Velocity Problem: Ball Thrown Upwards, +30 m/s, After 4s

[fattydq]

A ball is thrown upwards with a velocity of +30 m/s. At the end of 4 s, its velocity will be closest to
A) -50 m/s
B) -20 m/s
C) -10 m/s
D) +10 m/s

I really don't know what equations would be involved to solve this problem. I'm thinking the downward force of gravity can be taken into account or something like that?

 

[Fightfish]

I really don't know what equations would be involved to solve this problem. I'm thinking the downward force of gravity can be taken into account or something like that?

That would be the kinematics equations, one of which is v = u + at.

 

[fattydq]

That would be the kinematics equations, one of which is v = u + at.

But what does u represent here? and would the acceleration just be 30??

 

[kuruman]

What is your understanding of acceleration? Specifically, how does acceleration relate to velocity?

 

[fattydq]

Is acceleration not just the rate that velocity is changing?

 

[fattydq]

I don't understand what that has to do with my question though...although I'm sure you plan on explaining, what does this have to do with figuring out what equation to use to solve this problem?

 

[kuruman]

Yes, it is. So if the acceleration of gravity is -9.8 m/s², this means that for every second that goes by, you add -9.8 m/s to the velocity that is already there. Look at your question again. At time t = 0 the velocity that is already there is +30 m/s. What must you add to it after 4 s? What do you get for velocity when you do that?

 

[kuruman]

I don't understand what that has to do with my question though...although I'm sure you plan on explaining, what does this have to do with figuring out what equation to use to solve this problem?

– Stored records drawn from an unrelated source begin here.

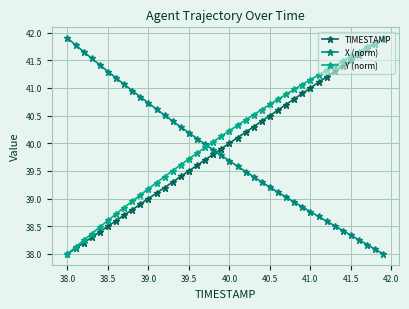

How many lines are shown in the chart?

3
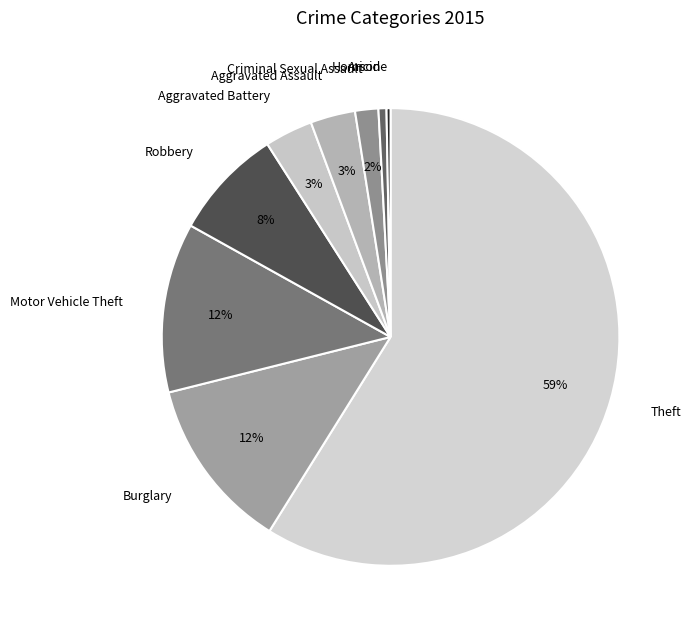

Does Theft represent more than half of the total?

Yes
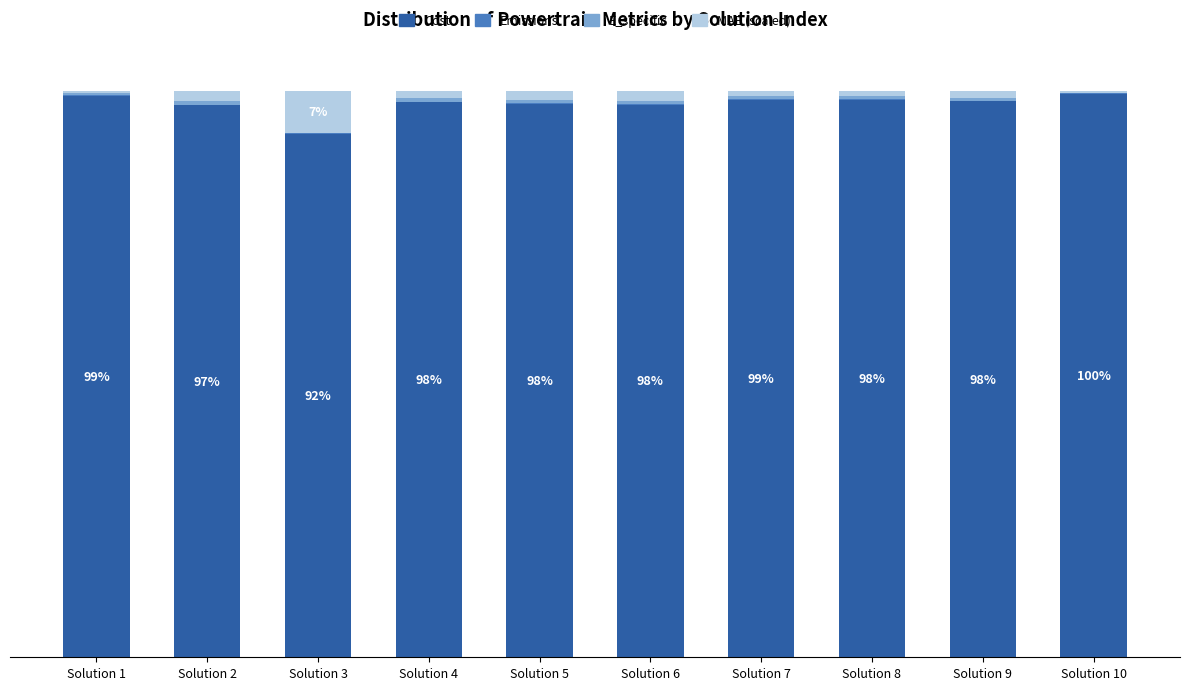

What is the sum of the MAE (scaled) values at Solution 9 and Solution 8?

2.0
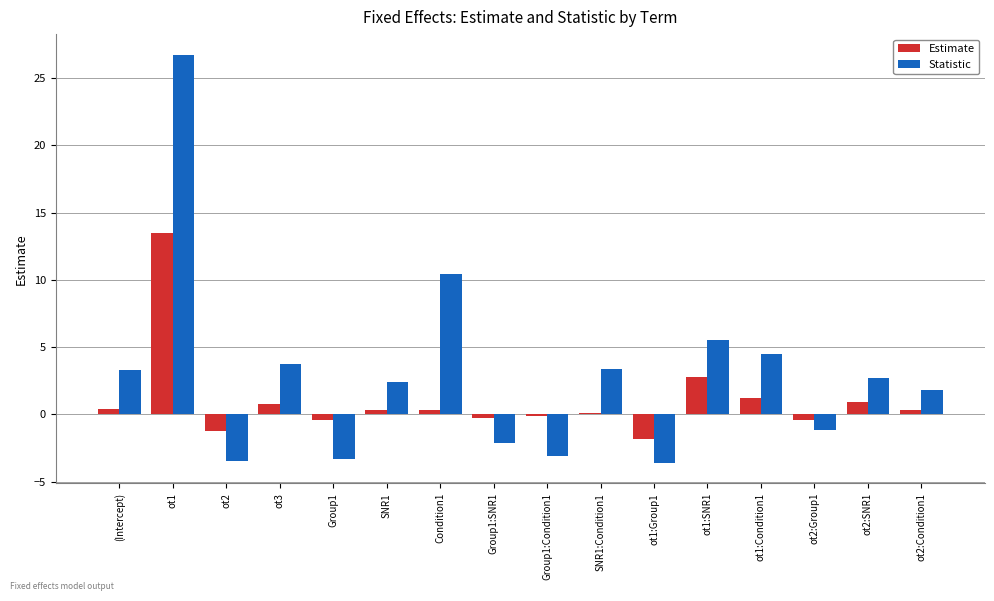

True or false: Statistic has a value of -6.2 at ot1:Group1.

False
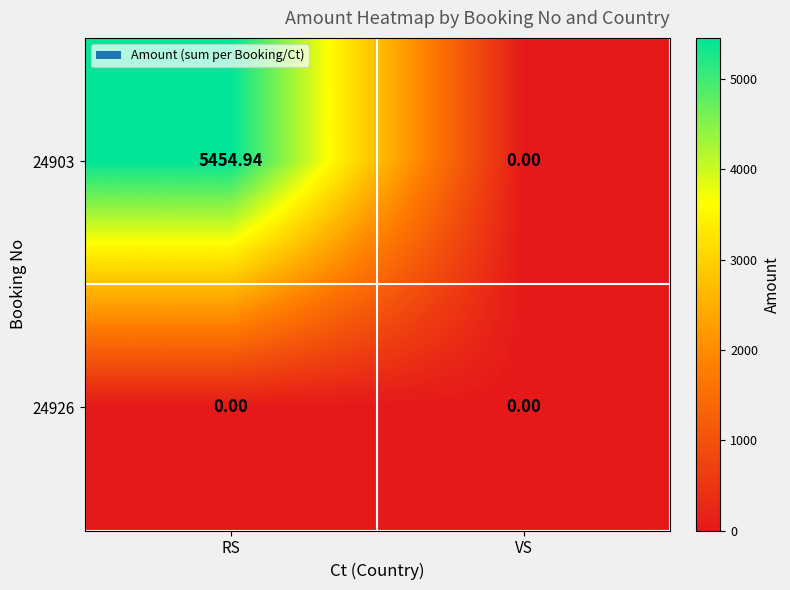

Is the value of 24926 at VS greater than the value of 24903 at RS?

No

What I described in posting#7 is the equation

v = v₀ - g*t

 

[fattydq]

Yes, it is. So if the acceleration of gravity is -9.8 m/s², this means that for every second that goes by, you add -9.8 m/s to the velocity that is already there. Look at your question again. At time t = 0 the velocity that is already there is +30 m/s. What must you add to it after 4 s? What do you get for velocity when you do that?

So after four seconds you would add (4x-9.8) to thirty, correct?

 

[fattydq]

Thus my answer would be D...since I'm still going to have a positive number. Right?

 

[kuruman]

So after four seconds you would add (4x-9.8) to thirty, correct?

4*(-9.8) = -39.2 m.s Add that to 30 and you get ...

 

[fattydq]

Ahh, yes, duh. Haha, it seems very simple now...but I still don't understand what this v=u+at means?

 

[kuruman]

Ahh, yes, duh. Haha, it seems very simple now...but I still don't understand what this v=u+at means?

Look at posting#8. replace u with v₀ and a with -g. What do you get? The expression v = u + at is a general form of the same equation.

 

[Fightfish]

Ahh, yes, duh. Haha, it seems very simple now...but I still don't understand what this v=u+at means?

It means that for a body undergoing constant acceleration, the final velocity v of the body after a time t is equivalent to the initial velocity u of the body plus the change in the velocity of the body during this time (ie acceleration X time), essentially what you've been doing just now. *Take note of the directions when using this equation, all the terms are vector quantities.*

 

[tiny-tim]

Ahh, yes, duh. Haha, it seems very simple now...but I still don't understand what this v=u+at means?

Hi fattydq!

Think of it as v - u = at, so a = (v - u)/t …

then it simply says that acceleration is change-in-speed divided by time… which it is, isn't it?

( of course, this only works for constant acceleration )